Who, indeed. In the meantime I found out one sister and her daughter are coming down from Rochester to visit my mother for two days before her daughter returns to Vassar. His daughter calls back and I answer; she wants to make sure he's dressed the way she likes. Prior to her call, I had suggested he take a shower to perk himself up, hoping to get him to change out of the same clothes he's been wearing all week. Three shirts, flannel lined jeans, and a vest with a train on it and a hole from his pipe ashes. Three pairs of socks. I tell her he's in the shower, but I'm glad she's taking him out, so I can wash his week-long outfit. I also tell her he's had a hard week and she gets a bit snippy about what she thinks I'm implying, her lack of knowledge of Alzheimer's. I try to offset this by telling a funny story about him flirting with my other sister at Christmas.


I can't win, as she interrupts to tell me how she is still embarrassed about him flirting with the parent of a child she babysat for, over 40 years ago. "Oh, wait," I interrupt her, "I can hear he's out of the shower. I'll get him." Walking into his library, where he's wearing the same clothes from before, I tell him, "Your daughter is on the phone and wants to tell you how she wants you to dress." He blurts out some swear words, then gets on the phone. I wait until he hangs up. He is angry, "These jeans are brand new and I'm not changing my shirts.

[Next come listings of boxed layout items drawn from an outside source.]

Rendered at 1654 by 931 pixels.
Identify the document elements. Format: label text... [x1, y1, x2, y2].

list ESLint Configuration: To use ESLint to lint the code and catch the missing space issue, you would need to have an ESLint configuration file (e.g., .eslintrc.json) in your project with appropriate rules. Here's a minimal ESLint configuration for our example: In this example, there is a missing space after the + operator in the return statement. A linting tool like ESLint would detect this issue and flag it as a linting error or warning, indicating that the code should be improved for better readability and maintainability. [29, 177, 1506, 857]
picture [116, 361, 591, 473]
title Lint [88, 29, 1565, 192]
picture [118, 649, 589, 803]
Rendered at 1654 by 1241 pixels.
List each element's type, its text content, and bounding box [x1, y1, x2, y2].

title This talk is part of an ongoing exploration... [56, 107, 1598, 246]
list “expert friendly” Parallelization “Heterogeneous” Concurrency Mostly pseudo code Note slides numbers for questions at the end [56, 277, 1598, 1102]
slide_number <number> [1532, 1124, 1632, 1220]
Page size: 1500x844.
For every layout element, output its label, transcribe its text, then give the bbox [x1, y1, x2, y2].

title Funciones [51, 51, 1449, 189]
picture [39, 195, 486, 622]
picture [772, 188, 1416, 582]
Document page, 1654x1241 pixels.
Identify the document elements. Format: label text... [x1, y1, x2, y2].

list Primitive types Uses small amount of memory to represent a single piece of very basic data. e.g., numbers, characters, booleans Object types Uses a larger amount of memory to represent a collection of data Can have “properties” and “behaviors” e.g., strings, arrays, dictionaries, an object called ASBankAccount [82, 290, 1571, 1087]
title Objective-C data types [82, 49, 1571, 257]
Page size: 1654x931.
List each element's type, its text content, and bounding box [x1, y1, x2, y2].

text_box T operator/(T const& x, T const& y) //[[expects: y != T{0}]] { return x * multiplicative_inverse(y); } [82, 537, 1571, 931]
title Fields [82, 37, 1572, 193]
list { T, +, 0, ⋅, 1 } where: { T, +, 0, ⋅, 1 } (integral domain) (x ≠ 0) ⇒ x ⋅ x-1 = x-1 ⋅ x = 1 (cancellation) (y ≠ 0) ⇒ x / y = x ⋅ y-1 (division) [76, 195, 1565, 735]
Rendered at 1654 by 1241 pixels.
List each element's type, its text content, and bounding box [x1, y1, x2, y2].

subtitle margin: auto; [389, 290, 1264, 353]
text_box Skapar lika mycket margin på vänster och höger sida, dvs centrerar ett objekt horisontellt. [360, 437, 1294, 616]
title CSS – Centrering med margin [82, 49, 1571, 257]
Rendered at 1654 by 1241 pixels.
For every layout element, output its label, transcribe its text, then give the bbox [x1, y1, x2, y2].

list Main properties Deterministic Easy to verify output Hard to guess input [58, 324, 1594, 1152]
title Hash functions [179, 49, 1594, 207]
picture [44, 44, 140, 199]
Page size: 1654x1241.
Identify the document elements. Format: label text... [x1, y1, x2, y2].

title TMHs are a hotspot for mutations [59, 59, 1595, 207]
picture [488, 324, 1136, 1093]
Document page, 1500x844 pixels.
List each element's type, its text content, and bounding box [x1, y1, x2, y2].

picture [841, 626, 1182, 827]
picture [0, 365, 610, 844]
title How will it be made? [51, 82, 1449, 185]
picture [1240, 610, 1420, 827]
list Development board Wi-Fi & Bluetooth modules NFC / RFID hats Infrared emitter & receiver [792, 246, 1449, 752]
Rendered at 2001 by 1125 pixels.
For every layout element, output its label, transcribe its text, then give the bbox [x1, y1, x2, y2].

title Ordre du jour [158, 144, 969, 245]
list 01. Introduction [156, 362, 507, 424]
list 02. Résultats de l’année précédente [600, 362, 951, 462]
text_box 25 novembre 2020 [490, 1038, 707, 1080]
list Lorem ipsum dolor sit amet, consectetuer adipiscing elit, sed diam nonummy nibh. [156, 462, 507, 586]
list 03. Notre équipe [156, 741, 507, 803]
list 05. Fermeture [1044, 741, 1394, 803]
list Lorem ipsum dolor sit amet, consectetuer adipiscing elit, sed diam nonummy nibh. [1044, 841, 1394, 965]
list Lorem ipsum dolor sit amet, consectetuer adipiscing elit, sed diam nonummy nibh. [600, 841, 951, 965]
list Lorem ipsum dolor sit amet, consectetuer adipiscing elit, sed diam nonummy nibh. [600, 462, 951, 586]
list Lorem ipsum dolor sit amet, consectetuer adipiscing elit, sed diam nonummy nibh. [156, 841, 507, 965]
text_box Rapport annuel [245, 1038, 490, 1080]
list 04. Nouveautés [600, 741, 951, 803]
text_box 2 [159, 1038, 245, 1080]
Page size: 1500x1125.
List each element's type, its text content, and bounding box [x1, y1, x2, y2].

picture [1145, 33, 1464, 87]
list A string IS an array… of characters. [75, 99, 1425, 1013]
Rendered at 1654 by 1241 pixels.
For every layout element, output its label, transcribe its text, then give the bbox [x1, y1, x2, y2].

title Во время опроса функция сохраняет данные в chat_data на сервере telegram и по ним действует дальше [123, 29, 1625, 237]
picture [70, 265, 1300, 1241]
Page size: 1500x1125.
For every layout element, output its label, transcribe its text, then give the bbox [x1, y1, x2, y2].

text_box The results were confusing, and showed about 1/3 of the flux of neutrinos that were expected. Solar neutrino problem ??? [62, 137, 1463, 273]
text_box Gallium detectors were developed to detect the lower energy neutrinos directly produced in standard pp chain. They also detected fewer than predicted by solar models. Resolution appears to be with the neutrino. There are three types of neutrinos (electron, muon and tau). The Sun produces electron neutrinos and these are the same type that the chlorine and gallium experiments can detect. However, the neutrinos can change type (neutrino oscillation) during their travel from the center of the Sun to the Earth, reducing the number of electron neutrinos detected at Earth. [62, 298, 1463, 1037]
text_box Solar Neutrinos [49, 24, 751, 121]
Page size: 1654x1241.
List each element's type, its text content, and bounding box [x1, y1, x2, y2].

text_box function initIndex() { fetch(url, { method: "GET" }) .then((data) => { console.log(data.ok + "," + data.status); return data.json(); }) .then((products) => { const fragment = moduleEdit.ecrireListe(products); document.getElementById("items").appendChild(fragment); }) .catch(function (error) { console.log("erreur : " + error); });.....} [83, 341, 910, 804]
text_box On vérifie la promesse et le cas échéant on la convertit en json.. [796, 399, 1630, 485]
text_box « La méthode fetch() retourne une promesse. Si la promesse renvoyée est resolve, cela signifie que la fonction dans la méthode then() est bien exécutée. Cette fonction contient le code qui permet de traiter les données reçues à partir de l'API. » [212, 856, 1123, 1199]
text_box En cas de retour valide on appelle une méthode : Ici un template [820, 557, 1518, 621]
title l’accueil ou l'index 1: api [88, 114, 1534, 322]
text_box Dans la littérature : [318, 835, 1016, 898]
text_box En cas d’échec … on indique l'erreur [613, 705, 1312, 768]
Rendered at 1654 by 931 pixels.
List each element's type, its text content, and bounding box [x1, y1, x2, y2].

I don't care what she wants."


I tell him he's been grouchy all day and his jeans are not new. Then I say, "Come on, all you have to do is wear different pants and warmer socks." He gets up and I hand him a pair of flannel lined dress slacks with a belt. "Here you go, handsome." He puts the new pants on, while I show him the various worn places on the jeans. I say, "See, these were probably new 8 or 10 years ago." He starts laughing, then I start laughing. For whatever reason, we can't stop laughing. I decide to show him on my computer the statue of Jesus that got struck by lightning. I try to briefly explain Wikipedia and show him a short article that I supplied photographs for a Free Black Cemetery somewhat nearby. I'm basically trying to kill time until his daughter shows up, when the phone rings.


The call is from my other sister, who I haven't talked with since Christmas; she's concerned about my mother and wants to discuss the recent barrage of emails regarding planning for my mother's 90th birthday in April. Daughter and boyfriend arrive and I wave them off, thanking my sister I don't have any more contact or confrontation. The rest of the night is blessedly uneventful except for finding a child's drawing in pencil, with some erasures, of a Spongebob Squarepants look-alike and the words "wanteD 100000,0 DoLeR ReWRD" at the bottom of the paper, which is taped to our front gate. I forgot to bring in the mail earlier and would have missed finding that, or seeing the hazy moon, no longer full.